PERCEIVING PEOPLE AND PLACES
- Home Modeling and Remodeling
- Semantic Modeling of Urban Environments
- Parsing the Appearance of People in Images
- Recognizing Human Actions in Videos
The proliferation of digital cameras, coupled with explosive progress in computer vision, has led to major breakthroughs in sensing technologies. We now use these technologies in our everyday lives—in cameras, maps, and search—with many more uses on the way (cars, personal robotics, smart homes, etc.). These advances are due in large part to the recent development of extremely accurate and robust low-level computer vision algorithms for feature detection, matching, and 3D measurement. The next wave of breakthroughs will be defined by the ability to infer high-level functional and semantic information about people and environments from images and video. Beyond telling you if a person is present, next generation systems will reliably perceive who it is and what that person is doing, down to the level of actions and activities. Such capabilities will be transformational across a wide spectrum of applications—using your body to replace the mouse (as in Microsoftʼs upcoming Kinect/ Project Natal game console) is just the tip of the iceberg. Similarly, next generation 3D vision systems will go beyond raw depth measurement, to also perceive the functional and semantic content of the scene. While current 3D modeling methods represent the scene as an unorganized mass of points or triangles, next generation systems will recognize what is in the scene—doors, chairs, stairs, sidewalks, windows, tables, and other components. Beyond scene visualization, these new capabilities will enable applications such as home remodeling pre-visualization and building searchable, functional 3D city models from online imagery and LIDAR data that you can interact with in an online virtual world.

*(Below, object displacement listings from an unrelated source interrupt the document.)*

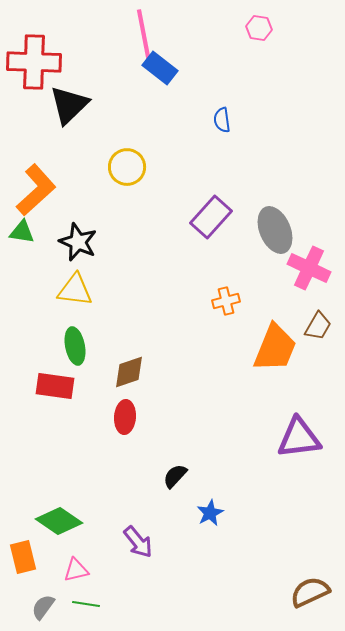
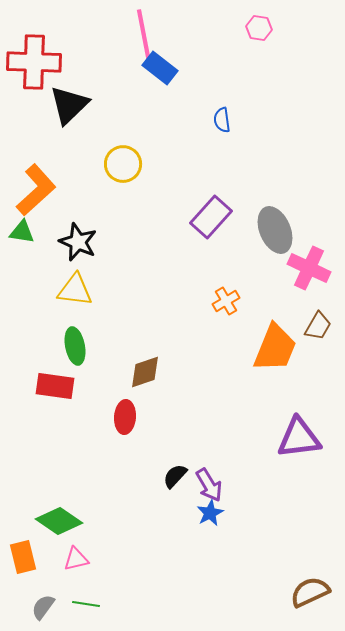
yellow circle: moved 4 px left, 3 px up
orange cross: rotated 16 degrees counterclockwise
brown diamond: moved 16 px right
purple arrow: moved 71 px right, 57 px up; rotated 8 degrees clockwise
pink triangle: moved 11 px up
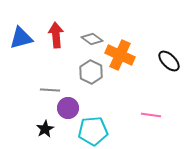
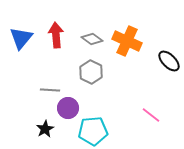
blue triangle: rotated 35 degrees counterclockwise
orange cross: moved 7 px right, 14 px up
pink line: rotated 30 degrees clockwise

SCALABLE REAL-TIME SIMULATION
- Scalable Visual Rendering
- Integrated Physics Software
- Physics-Based Sound Rendering
- Simulated Virtual Characters
The simulation of physical phenomena is central to visual computing: from light transport and appearance, to the dynamics of fluids and solids, the movement of virtual characters, and increasingly the sounds these systems make. Such multi-sensory simulations are notoriously expensive to compute making it difficult to realize real-time simulations and develop simulation applications for mobile computing. This theme will address physics-based simulation and multi-sensory rendering in an integrated and connected manner: light, motion and sound. Research will be focused on the unique challenges posed by simulated virtual characters. In addition, this theme will explore the computational challenges of scalable simulation as it relates to multi-physics and multi-sensory software integration, parallel and distributed computing, interactive and hard real-time computation, model complexity, e.g., planetary-scale simulation, the spectrum of computing platforms (from mobile to the cloud), and ever-present memory and bandwidth concerns.